**Exercise task a**
List every musical instrument named in the post on Mahler's Fourth Symphony below.

** Start of Extract provided **

Mahler–Symphony No. 4, mvt. 3

Saturday, February 20th, 2010

Since I’m a trombone player by training, and this is the only Mahler symphony that doesn’t include my instrument, I have always felt that Mahler’s Fourth was the “little” Mahler symphony, the runt of the litter.  If any of the music disproves that, it would be this movement.  There is a lightness to this music that doesn’t require three trombones and a tuba, or an entire regiment of percussionists.

After the second movment’s digression to the key of C minor, this movement is firmly rooted in the key of the symphony.  The narrative tonal scheme from the Third Symphony has been abandoned, and the piece opens in an explicit G major, with some wonderful string writing.  My Instrumentation students would do well to study how the cello is often the preferred melodic instrument in lines that would be perfectly playable by the viola.  The lower instrument simply has greater resonance and by placing the melody on the higher-pitched strings, Mahler achieves greater expressive power.  I am frustrated by most orchestration texts that include several pages of paean to the violin and then give shorter shrift to the viola, but there is something to it, I’m afraid.

Mahler has structured this opening section in very clear phrases with very clear cadences, which is not always his habit.  In m. 37, after an imperfect authentic cadence on the home key, there is a long extension and transition to the next key.  Mahler signals that the section is nearly over in the same way that Bach often did, by introducing the subdominant.  In this instance, it sounds oddly fresh, even though every first-year music theory student knows that the subdominant (or IV chord) is not at all a rare bird.  It’s just that Mahler has done an effective job of holding it in reserve and now (m. 47), lands on it in a significant way.

** End of Extract provided **
** Start of Records supplied **

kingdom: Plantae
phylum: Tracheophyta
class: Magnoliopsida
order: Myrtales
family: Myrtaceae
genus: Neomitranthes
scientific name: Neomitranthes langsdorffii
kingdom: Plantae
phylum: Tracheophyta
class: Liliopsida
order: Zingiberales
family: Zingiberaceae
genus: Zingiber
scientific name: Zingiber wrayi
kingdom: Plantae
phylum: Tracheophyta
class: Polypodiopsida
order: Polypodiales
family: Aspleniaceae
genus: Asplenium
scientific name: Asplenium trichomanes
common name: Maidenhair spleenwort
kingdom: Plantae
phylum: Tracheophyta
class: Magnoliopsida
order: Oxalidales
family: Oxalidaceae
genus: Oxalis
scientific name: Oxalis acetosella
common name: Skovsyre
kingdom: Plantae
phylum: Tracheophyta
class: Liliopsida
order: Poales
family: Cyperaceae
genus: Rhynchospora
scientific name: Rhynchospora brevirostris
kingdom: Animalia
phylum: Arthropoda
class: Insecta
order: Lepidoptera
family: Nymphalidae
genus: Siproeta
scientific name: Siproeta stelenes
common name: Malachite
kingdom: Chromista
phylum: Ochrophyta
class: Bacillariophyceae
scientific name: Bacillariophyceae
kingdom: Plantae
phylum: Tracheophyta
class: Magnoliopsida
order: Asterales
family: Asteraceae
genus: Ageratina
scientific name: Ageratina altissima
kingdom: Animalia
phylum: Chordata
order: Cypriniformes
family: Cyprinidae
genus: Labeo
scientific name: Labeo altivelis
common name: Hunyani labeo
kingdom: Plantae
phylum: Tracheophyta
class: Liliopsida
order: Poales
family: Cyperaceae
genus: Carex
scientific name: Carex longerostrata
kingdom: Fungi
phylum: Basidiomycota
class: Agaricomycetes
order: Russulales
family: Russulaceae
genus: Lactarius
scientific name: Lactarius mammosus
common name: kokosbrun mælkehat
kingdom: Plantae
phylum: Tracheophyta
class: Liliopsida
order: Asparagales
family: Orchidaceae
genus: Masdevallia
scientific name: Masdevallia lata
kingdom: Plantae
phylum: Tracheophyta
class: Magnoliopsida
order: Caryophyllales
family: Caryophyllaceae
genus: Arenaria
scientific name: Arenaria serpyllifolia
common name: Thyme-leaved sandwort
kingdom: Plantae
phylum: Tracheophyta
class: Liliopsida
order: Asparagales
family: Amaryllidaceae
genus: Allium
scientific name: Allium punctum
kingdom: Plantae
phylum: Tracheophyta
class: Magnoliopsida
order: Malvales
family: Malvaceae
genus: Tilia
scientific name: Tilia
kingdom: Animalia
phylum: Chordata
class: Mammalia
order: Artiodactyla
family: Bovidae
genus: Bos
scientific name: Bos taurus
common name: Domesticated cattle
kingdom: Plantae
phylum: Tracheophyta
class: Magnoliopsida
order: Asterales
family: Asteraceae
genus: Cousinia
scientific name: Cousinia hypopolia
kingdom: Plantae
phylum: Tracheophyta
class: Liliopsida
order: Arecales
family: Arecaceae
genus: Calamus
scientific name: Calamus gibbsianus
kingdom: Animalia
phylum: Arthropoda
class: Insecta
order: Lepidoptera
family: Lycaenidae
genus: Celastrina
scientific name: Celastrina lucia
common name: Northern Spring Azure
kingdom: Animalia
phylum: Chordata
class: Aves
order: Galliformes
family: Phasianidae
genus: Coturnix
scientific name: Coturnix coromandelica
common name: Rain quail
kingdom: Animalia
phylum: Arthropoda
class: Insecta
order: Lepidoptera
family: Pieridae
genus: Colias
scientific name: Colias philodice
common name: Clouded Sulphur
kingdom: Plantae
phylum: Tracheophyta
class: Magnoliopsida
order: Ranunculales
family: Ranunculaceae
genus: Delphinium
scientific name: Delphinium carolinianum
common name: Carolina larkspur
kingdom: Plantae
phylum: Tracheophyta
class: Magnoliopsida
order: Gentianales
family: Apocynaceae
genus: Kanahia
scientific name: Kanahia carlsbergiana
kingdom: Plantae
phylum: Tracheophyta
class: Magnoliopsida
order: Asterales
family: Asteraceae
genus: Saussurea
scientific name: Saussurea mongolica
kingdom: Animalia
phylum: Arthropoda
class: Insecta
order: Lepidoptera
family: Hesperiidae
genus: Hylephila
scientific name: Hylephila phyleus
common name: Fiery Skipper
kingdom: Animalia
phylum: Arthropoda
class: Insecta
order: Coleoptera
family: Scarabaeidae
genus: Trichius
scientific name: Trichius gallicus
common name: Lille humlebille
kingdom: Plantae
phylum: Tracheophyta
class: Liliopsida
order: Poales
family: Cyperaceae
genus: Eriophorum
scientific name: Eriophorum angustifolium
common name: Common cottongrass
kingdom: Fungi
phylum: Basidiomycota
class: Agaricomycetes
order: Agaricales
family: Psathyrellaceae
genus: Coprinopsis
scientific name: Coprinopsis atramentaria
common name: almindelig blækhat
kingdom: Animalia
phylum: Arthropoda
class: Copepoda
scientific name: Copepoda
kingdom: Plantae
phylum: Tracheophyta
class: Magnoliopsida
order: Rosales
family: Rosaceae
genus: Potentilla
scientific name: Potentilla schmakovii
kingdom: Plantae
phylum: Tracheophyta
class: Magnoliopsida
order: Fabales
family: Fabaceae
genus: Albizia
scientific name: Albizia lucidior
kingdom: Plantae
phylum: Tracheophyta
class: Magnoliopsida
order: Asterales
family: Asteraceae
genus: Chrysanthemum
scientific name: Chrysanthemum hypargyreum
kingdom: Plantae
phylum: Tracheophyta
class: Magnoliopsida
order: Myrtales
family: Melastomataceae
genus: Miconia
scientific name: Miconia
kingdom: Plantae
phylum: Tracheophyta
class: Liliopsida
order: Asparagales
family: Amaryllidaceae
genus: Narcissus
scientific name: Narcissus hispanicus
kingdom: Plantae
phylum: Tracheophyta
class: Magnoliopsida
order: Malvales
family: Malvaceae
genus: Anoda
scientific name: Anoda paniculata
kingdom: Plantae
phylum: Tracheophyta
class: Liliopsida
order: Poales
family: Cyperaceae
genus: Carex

** End of Records supplied **

**Exercise task b**
In the rows above, swap "phylum" for "division" starting at the first row and ending at the row that contains "common name: Skovsyre". Change nothing else, and give back only those rows.

**Correct result a**
trombone, tuba, cello, viola, violin

**Correct result b**
kingdom: Plantae
division: Tracheophyta
class: Magnoliopsida
order: Myrtales
family: Myrtaceae
genus: Neomitranthes
scientific name: Neomitranthes langsdorffii
kingdom: Plantae
division: Tracheophyta
class: Liliopsida
order: Zingiberales
family: Zingiberaceae
genus: Zingiber
scientific name: Zingiber wrayi
kingdom: Plantae
division: Tracheophyta
class: Polypodiopsida
order: Polypodiales
family: Aspleniaceae
genus: Asplenium
scientific name: Asplenium trichomanes
common name: Maidenhair spleenwort
kingdom: Plantae
division: Tracheophyta
class: Magnoliopsida
order: Oxalidales
family: Oxalidaceae
genus: Oxalis
scientific name: Oxalis acetosella
common name: Skovsyre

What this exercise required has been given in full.